Primary LanguageJavaScript

It polls backends and if they respond with HTTP 200 + an optional request body, they are marked good. Otherwise, they are marked bad. Similar to haproxy/varnish health checks.

new HealthCheck(options)

options can be an object.

Options:

  • servers: An array containing servers to check.
  • delay: Delay in msec between healthchecks. Defaults to 10000.
  • timeout: How long in msec a healthcheck is allowed to take place. Defaults to 2000.
  • failcount: Number of healthchecks good or bad in a row it takes to switch from down to up and back. Good to prevent flapping. Defaults to 2.
  • send: What to send for the healthcheck. Defaults to '/'.
  • expected: What to expect in the HTTP BODY, (meaning not the headers), in a correct response. If unset, just a HTTP 200 status code is required.
  • https: If true, https indicates that uses https to health check.
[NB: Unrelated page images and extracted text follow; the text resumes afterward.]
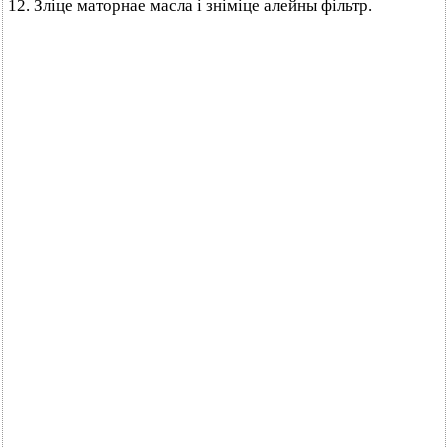
12. Зліце маторнае масла і зніміце алейны фільтр.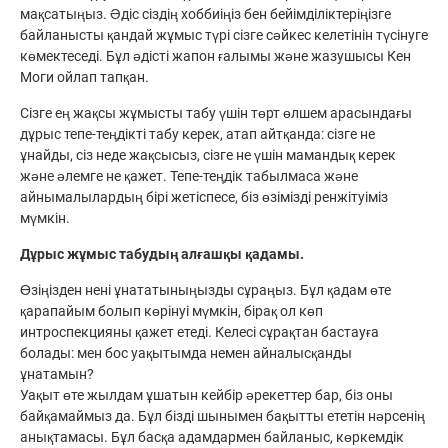
мақсатыңыз. Әдіс сіздің хоббиіңіз бен бейімділіктеріңізге
байланысты қандай жұмыс түрі сізге сәйкес келетінін түсінуге
көмектеседі. Бұл әдісті жапон ғалымы және жазушысы Кен
Моги ойлап тапқан.
Сізге ең жақсы жұмысты табу үшін төрт өлшем арасындағы
дұрыс тепе-теңдікті табу керек, атап айтқанда: сізге не
ұнайды, сіз неде жақсысыз, сізге не үшін мамандық керек
және әлемге не қажет. Тепе-теңдік табылмаса және
айнымалылардың бірі жетіспесе, біз өзімізді ренжітуіміз
мүмкін.
Дұрыс жұмыс табудың алғашқы қадамы.
Өзіңізден нені ұнататыныңызды сұраңыз. Бұл қадам өте
қарапайым болып көрінуі мүмкін, бірақ ол көп
интроспекцияны қажет етеді. Келесі сұрақтан бастауға
болады: мен бос уақытымда немен айналысқанды
ұнатамын?
Уақыт өте жылдам ұшатын кейбір әрекеттер бар, біз оны
байқамаймыз да. Бұл бізді шынымен бақытты ететін нәрсенің
анықтамасы. Бұл басқа адамдармен байланыс, көркемдік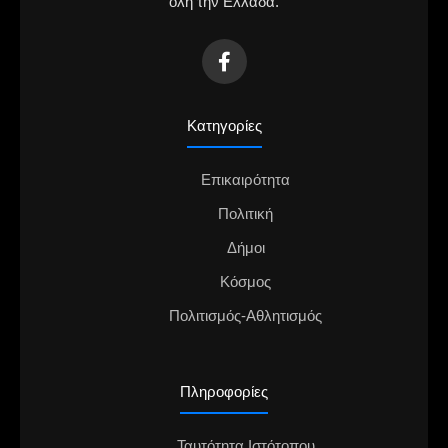
όλη την Ελλάδα.
Κατηγορίες
Επικαιρότητα
Πολιτική
Δήμοι
Κόσμος
Πολιτισμός-Αθλητισμός
Πληροφορίες
Ταυτότητα Ιστότοπου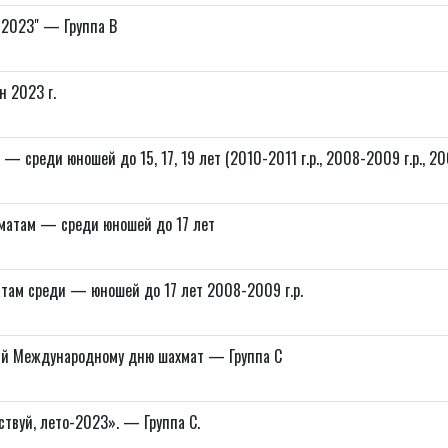
-2023" — Группа B
 2023 г.
 среди юношей до 15, 17, 19 лет (2010-2011 г.р., 2008-2009 г.р., 20
матам — среди юношей до 17 лет
атам среди — юношей до 17 лет 2008-2009 г.р.
ный Международному дню шахмат — Группа C
твуй, лето-2023». — Группа C.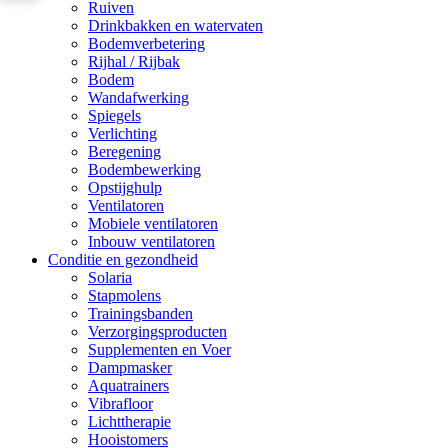
Ruiven
Drinkbakken en watervaten
Bodemverbetering
Rijhal / Rijbak
Bodem
Wandafwerking
Spiegels
Verlichting
Beregening
Bodembewerking
Opstijghulp
Ventilatoren
Mobiele ventilatoren
Inbouw ventilatoren
Conditie en gezondheid
Solaria
Stapmolens
Trainingsbanden
Verzorgingsproducten
Supplementen en Voer
Dampmasker
Aquatrainers
Vibrafloor
Lichttherapie
Hooistomers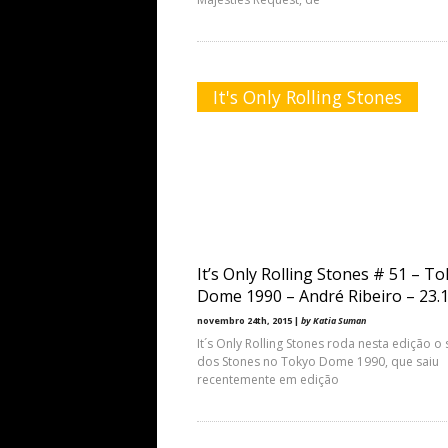
It's Only Rolling Stones
It’s Only Rolling Stones # 51 – T
Dome 1990 – André Ribeiro – 23.1
novembro 24th, 2015 |
by Katia Suman
It´s Only Rolling Stones roda nesta edição o
dos Stones no Tokyo Dome 1990, que saiu
recentemente em edição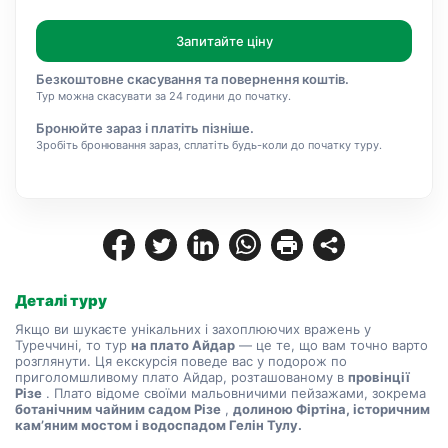
Запитайте ціну
Безкоштовне скасування та повернення коштів.
Тур можна скасувати за 24 години до початку.
Бронюйте зараз і платіть пізніше.
Зробіть бронювання зараз, сплатіть будь-коли до початку туру.
Деталі туру
Якщо ви шукаєте унікальних і захоплюючих вражень у 
Туреччині, то тур 
на плато Айдар
 — це те, що вам точно варто 
розглянути. Ця екскурсія поведе вас у подорож по 
приголомшливому плато Айдар, розташованому в 
провінції 
Різе
 . Плато відоме своїми мальовничими пейзажами, зокрема 
ботанічним чайним садом Різе
 , 
долиною Фіртіна, історичним 
кам’яним мостом і водоспадом Гелін Тулу.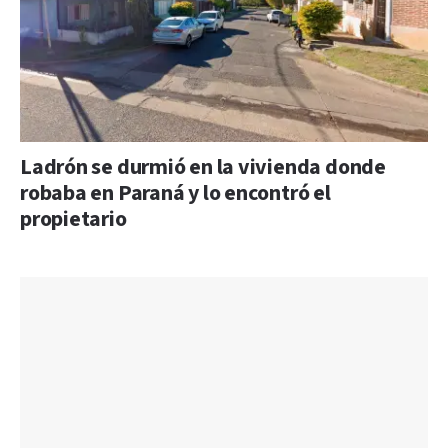
Ladrón se durmió en la vivienda donde
robaba en Paraná y lo encontró el
propietario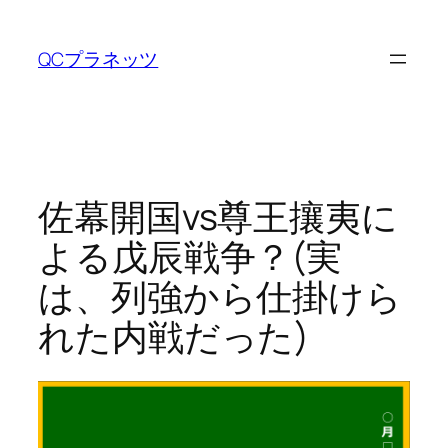
内
容
QCプラネッツ
を
ス
キ
ッ
プ
佐幕開国vs尊王攘夷に
よる戊辰戦争？(実
は、列強から仕掛けら
れた内戦だった)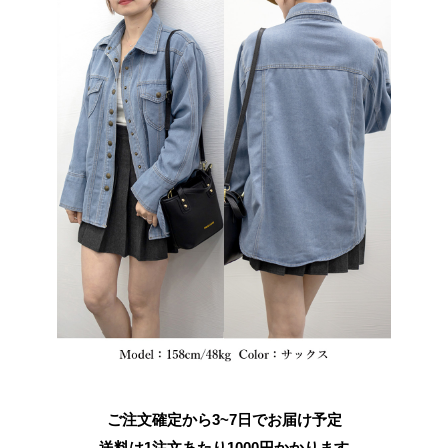
ご注文確定から3~7日でお届け予定
送料は1注文あたり
1000
円かかります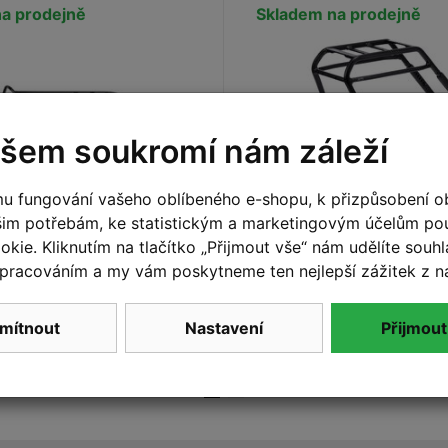
a prodejně
Skladem na prodejně
šem soukromí nám záleží
u fungování vašeho oblíbeného e-shopu, k přizpůsobení o
šim potřebám, ke statistickým a marketingovým účelům p
OPEAK TETRARACK
Zadní nosič ACID RILi
kie. Kliknutím na tlačítko „Přijmout vše“ nám udělíte souhla
CUBE Stereo Hybrid
pracováním a my vám poskytneme ten nejlepší zážitek z n
One44/One77
2 499 Kč
Do košíku
Do
mítnout
Nastavení
Přijmout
Defaults to false.
  • logger: A function is invoked until every server finish in a healthcheck.

Example:

var dateformat = require('dateformat');
var HealthCheck = require("./").HealthCheck;
var Table = require('cli-table');

var instance = new HealthCheck({
    servers: [
        'localhost:3000',
        'localhost:3001'
    ],
    delay: 5000,
    timeout: 3000,
    failcount: 1,
    send: '/health.txt',
    expected: 'I_AM_ALIVE',
    https: true,
    logger: function(list) {
        var table = new Table({
            head: ['name', 'owner pid', 'action time', 'concurrent', 'since', "status", 'is down?']
        });
        var servers = Object.keys(list);

        servers.forEach(function(s) {
            var hc = list[s];
            var action_time = dateformat(hc.action_time, 'HH:MM:ss');
            var since = dateformat(hc.since, 'HH:MM:ss');
            table.push([s, hc.owner, action_time, hc.concurrent, since, hc.last_status, hc.down]);
        });
        console.log(table.toString());
    }
});

instance.status()

The status() method health status.

Example:

{
    'localhost:3000': {
        action_time: Wed Sep 10 2014 15: 28: 20 GMT + 0800(CST),
        concurrent: 1,
        down: false,
        failcount: 1,
        last_status: 'connect ECONNREFUSED',
        owner: 2300,
        since: Wed Sep 10 2014 15: 28: 20 GMT + 0800(CST)
    },
    'localhost:3001': {
        action_time: Wed Sep 10 2014 15: 28: 20 GMT + 0800(CST),
        concurrent: 1,
        down: false,
        failcount: 1,
        last_status: 'connect ECONNREFUSED',
        owner: 2300,
        since: Wed Sep 10 2014 15: 28: 20 GMT + 0800(CST)
    }
}
  • owner: Worker pid processing this healthcheck.
  • action_time: Date instance. Last time request was taken.
  • concurrent: Number of concurrent bad or good responses.
  • since: Date instance. How long this server's been concurrently bad or good.
  • last_status: Status of last finished check.
  • down: If true, the server is actually down.
  • failcount: Number of concurrent bad responses.

instance.is_down(name)

Return true if the given server has failed its healthcheck.

Example:

instance.is_down("localhost:3000");